What is expected:
For each line in the data below that holds "candle", return a copy.

Dataset entries below:

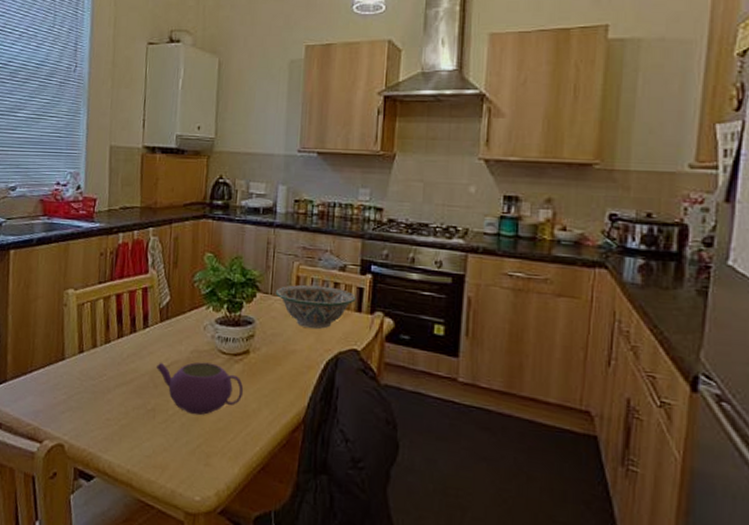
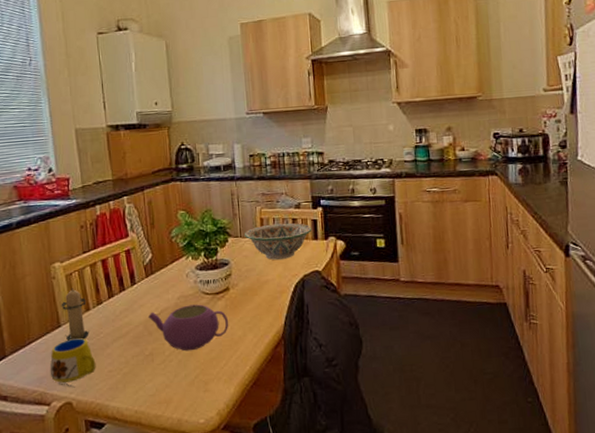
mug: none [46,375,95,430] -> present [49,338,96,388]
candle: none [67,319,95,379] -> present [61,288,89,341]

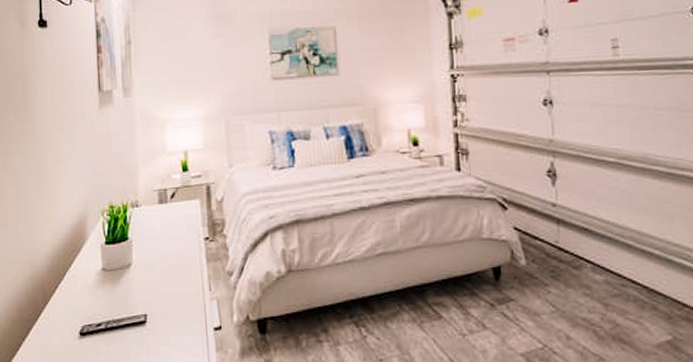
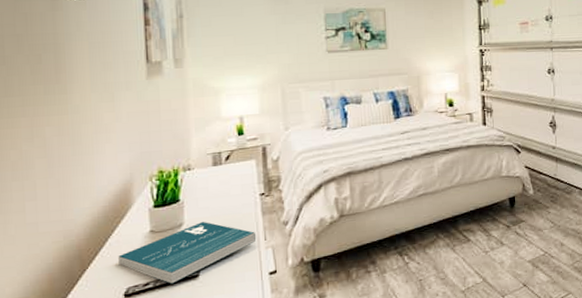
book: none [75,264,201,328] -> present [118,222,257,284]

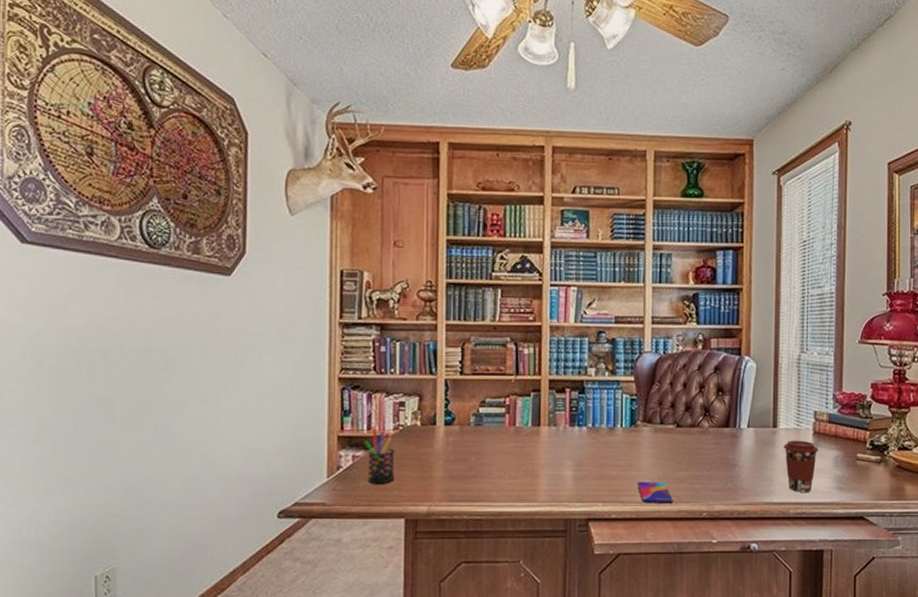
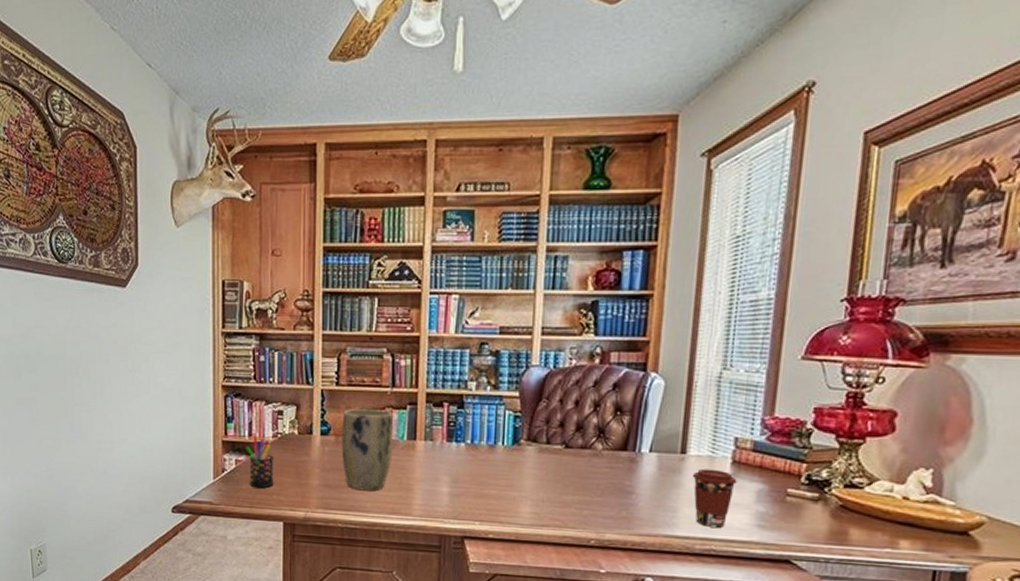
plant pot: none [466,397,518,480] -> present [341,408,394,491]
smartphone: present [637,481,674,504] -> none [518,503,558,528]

End of Dataset entries.
Dataset entries below:

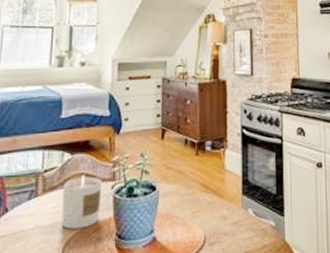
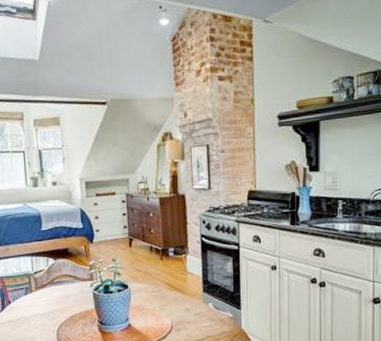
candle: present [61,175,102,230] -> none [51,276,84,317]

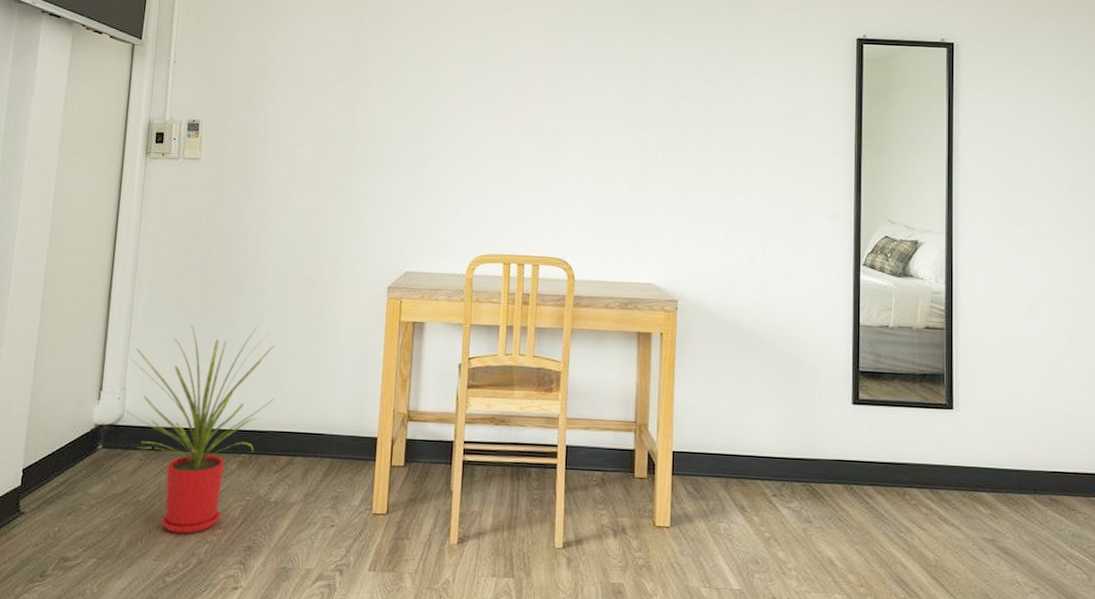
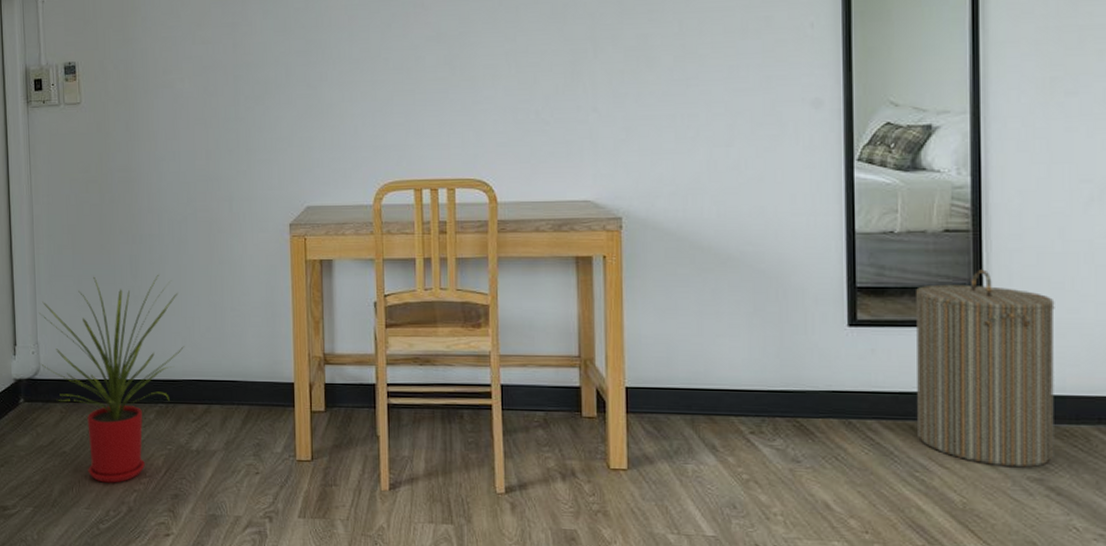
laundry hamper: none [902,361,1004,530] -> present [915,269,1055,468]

End of Dataset entries.

Output below:
candle: none [67,319,95,379] -> present [61,288,89,341]
candle: present [61,175,102,230] -> none [51,276,84,317]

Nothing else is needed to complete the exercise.